### Extracted text
►

This is a useful downloadable chart created by Amy Meyer of Fried Technology showing the difference between the way projects are often done currently and project-based learning.

What does PBL essentially involve - in a nutshell?
Project-based learning essentially involves the following factors. Let’s list them and then tackle project-based learning step by step.
  • students learn knowledge in order to tackle realistic problems as they would be solved in the real world
  • increased student control over his or her learning
  • teachers serve as coaches and facilitators of inquiry and reflection
  • students (usually, but not always) work in pairs or groups
  • the end result is presented to a wider audience than the classroom
Outcomes of project-based learning
Ownership – students work harder when they take ownership of a project and have some say in the choices for the project. For instance, these days, it's common for students to know more about technology than their teachers. They may have some computer shortcuts or ideas for the final product that you didn't even know were possible.
Creativity – in a carefully constructed project creativity can soar
Collaboration – together we can achieve more
Critical thinking - improves radically. Allow the students to solve problems
Fun - brings fun to learning

Project-based learning step by step 
So let’s imagine that you want to get started in project-based learning in your classroom. What are the steps?

Step 1. The Big Question (Begin with the end in mind)

This comes from Edutopia's free downloadable PBL PowerPoint

This question focuses your project. It should be compelling and open ended and should appeal to your students.

1) So what is this ‘big’ question?
  • It should be a question that people ask in the ‘real world’
  • It should be a question that has no easy answer, and stretches students’ intellectual muscles
  • It should be a question that ignites students’ imaginations.
Finding a question that fits these three criteria is not easy: it takes time. The ideal answer to the question will result in a product or performance that has personal and/or social value.

2) To get started take a look at your CAPS curriculum and perhaps consider combining two subjects (Microsoft’s research says that a project should combine at least two subjects). Think of a big question to ask. This is an open-ended question that is often referred to as an Essential question. SO:
  • Start with the Essential Question.
  • Take a real-world topic and begin an in-depth investigation.
  • Make sure it is relevant to your students.
This open-ended question should be something that engages your students, engages you and will lead to meaningful learning at the end.

3) Examples of big questions: (These are taken from the great resource 'Work that Matters: The Teacher's Guide to Project-based Learning' provided by the Innovation Unit. 
  • How have the simple inventions of the past helped to create the complex life of today?
  • How can an idea be transformed into a product that could make us millions?
  • Why do humans need to protect the earth, and how can we as 12-year-olds play a role in this?
  • How have ancient civilizations influenced each other?
  • How do drugs impact our bodies, our families, our community, and our world?
  • Is war ever justified?
  • How have maritime discoveries, advancements, and events shaped our world?

◄

[Data listing]
►

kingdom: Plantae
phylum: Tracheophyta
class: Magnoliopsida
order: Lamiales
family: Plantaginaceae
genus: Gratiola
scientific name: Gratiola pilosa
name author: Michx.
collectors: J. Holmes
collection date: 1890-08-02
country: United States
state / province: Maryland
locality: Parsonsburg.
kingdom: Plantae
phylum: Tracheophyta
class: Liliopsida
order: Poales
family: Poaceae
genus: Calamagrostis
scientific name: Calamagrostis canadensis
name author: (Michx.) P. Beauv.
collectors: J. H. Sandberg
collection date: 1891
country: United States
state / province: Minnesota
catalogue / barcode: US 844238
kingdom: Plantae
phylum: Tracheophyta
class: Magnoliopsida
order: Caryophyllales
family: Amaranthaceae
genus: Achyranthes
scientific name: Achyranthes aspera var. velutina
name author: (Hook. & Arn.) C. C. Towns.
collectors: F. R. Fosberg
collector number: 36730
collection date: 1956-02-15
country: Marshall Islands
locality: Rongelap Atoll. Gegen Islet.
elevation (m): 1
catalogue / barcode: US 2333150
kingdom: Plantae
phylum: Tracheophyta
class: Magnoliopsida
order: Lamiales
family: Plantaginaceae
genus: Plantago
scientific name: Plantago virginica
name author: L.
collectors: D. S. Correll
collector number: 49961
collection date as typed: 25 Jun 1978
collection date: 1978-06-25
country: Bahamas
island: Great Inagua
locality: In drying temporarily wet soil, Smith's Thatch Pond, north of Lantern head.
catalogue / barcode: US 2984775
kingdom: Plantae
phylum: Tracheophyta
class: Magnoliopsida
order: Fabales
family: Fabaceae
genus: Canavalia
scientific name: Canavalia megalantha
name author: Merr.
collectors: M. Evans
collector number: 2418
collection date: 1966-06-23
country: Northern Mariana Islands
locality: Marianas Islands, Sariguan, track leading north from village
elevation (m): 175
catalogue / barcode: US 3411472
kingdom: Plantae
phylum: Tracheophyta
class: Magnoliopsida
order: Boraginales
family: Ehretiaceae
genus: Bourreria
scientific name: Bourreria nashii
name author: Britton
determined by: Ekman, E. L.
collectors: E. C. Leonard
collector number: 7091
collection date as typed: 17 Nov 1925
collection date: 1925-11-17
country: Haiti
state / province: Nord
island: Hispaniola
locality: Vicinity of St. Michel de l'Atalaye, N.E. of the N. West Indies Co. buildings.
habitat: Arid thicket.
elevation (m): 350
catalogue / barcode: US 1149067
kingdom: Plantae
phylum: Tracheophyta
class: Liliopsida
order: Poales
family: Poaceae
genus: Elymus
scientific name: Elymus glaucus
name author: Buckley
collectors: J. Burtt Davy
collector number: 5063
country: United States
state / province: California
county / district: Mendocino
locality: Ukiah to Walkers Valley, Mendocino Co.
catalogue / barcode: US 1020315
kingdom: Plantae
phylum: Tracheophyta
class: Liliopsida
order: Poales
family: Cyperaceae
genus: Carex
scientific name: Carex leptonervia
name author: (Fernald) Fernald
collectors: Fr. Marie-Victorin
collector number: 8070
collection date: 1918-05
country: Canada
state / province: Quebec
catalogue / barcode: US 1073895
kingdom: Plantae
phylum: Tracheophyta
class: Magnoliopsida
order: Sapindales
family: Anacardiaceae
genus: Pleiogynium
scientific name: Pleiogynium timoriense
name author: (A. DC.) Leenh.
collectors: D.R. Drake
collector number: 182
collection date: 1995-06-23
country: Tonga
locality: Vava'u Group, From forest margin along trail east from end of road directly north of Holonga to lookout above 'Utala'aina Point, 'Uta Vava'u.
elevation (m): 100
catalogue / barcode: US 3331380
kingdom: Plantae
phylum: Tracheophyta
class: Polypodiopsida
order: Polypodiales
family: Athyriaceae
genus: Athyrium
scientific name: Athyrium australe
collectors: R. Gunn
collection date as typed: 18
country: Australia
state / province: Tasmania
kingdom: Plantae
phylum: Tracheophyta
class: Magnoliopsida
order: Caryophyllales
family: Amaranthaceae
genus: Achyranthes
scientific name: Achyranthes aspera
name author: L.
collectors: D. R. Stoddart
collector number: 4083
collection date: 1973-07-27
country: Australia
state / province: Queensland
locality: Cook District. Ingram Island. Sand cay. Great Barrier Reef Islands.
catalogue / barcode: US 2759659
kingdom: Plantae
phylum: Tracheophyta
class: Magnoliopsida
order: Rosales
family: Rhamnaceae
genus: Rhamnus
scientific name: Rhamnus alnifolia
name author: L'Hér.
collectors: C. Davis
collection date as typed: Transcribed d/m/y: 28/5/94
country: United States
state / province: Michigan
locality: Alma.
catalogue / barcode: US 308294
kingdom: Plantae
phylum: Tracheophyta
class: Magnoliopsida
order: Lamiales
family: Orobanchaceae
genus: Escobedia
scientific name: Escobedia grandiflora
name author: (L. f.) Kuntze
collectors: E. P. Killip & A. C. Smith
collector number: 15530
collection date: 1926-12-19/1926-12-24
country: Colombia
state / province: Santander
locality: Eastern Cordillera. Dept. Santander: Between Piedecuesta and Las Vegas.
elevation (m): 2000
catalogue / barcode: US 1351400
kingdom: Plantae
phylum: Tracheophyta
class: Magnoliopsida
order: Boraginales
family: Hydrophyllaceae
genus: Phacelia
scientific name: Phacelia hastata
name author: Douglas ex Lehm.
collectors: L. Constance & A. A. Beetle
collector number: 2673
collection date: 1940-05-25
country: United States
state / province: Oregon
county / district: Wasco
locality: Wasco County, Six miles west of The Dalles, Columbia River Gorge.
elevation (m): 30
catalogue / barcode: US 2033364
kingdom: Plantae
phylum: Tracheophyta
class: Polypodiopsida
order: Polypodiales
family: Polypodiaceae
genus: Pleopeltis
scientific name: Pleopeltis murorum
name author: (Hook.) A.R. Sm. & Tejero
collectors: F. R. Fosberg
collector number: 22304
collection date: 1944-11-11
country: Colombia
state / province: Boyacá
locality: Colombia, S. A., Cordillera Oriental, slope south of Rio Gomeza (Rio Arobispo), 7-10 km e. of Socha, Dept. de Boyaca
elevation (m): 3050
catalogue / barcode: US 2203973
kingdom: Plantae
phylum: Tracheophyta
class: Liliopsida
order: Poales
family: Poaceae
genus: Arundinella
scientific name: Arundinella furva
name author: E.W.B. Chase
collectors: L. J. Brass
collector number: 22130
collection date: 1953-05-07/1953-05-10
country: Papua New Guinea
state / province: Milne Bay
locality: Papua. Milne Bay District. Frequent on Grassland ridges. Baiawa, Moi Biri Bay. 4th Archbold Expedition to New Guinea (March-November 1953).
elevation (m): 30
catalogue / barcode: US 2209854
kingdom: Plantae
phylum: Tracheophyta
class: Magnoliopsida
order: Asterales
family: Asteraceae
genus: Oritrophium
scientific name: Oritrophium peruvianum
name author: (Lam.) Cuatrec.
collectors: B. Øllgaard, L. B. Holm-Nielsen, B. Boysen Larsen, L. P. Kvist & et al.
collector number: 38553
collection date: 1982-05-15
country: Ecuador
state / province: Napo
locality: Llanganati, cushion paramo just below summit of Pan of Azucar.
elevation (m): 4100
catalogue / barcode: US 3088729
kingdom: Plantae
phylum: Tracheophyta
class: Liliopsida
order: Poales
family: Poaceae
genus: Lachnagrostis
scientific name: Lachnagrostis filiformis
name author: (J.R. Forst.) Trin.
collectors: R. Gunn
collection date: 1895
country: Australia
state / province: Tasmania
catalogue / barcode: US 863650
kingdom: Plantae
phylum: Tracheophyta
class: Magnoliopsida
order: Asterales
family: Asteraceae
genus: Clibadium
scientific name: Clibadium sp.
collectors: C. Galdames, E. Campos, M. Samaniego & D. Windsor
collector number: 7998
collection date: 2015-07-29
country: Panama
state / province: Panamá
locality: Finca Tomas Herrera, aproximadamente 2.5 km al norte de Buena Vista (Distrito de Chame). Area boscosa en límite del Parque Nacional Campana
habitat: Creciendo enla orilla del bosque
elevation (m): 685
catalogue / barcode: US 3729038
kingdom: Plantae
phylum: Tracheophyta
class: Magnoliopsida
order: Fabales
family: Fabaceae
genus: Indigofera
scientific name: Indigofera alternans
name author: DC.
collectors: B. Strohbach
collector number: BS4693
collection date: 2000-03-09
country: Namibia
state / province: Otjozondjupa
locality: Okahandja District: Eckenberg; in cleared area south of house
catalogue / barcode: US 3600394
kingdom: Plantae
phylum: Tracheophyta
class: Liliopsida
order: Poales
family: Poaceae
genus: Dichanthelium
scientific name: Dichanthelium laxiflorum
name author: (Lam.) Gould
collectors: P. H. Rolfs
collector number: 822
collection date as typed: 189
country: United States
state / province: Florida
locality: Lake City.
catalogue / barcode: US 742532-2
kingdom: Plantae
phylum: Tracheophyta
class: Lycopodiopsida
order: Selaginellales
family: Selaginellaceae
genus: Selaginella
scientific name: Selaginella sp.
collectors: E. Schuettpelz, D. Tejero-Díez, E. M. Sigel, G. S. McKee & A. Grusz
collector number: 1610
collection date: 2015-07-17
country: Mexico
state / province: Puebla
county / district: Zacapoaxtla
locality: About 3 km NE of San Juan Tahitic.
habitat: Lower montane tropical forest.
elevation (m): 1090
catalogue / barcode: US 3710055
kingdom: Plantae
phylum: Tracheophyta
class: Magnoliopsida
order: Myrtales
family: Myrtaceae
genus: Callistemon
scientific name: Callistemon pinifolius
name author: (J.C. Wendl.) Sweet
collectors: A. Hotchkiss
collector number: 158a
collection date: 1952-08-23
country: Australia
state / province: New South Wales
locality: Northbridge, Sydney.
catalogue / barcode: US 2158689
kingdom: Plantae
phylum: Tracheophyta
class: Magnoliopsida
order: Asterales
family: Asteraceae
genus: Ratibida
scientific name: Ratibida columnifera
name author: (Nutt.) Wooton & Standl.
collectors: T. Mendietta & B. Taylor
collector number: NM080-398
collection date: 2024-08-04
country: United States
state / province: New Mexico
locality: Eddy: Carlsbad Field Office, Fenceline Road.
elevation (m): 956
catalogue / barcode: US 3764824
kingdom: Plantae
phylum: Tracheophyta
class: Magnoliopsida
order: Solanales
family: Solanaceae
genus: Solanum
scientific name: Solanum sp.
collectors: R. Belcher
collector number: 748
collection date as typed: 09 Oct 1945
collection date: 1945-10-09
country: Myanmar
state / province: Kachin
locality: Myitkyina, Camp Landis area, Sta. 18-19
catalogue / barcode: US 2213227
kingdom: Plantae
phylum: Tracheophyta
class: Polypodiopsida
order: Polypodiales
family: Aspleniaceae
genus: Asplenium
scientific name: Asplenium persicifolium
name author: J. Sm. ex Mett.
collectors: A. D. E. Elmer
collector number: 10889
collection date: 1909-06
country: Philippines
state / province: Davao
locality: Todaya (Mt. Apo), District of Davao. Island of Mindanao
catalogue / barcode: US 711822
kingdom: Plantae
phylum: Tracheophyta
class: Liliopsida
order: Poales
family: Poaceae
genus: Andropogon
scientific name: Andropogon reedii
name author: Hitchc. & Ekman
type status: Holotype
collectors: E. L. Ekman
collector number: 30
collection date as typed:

◄

### Work to complete
**A)** From the text on project-based learning, list the outcomes it names under "Outcomes of project-based learning".
**B)** Find each line in the entries that holds the string "Islands", matching case, and copy those lines.

### Responses by task
**A)** Ownership, Creativity, Collaboration, Critical thinking, Fun

**B)**
country: Marshall Islands
country: Northern Mariana Islands
locality: Marianas Islands, Sariguan, track leading north from village
locality: Cook District. Ingram Island. Sand cay. Great Barrier Reef Islands.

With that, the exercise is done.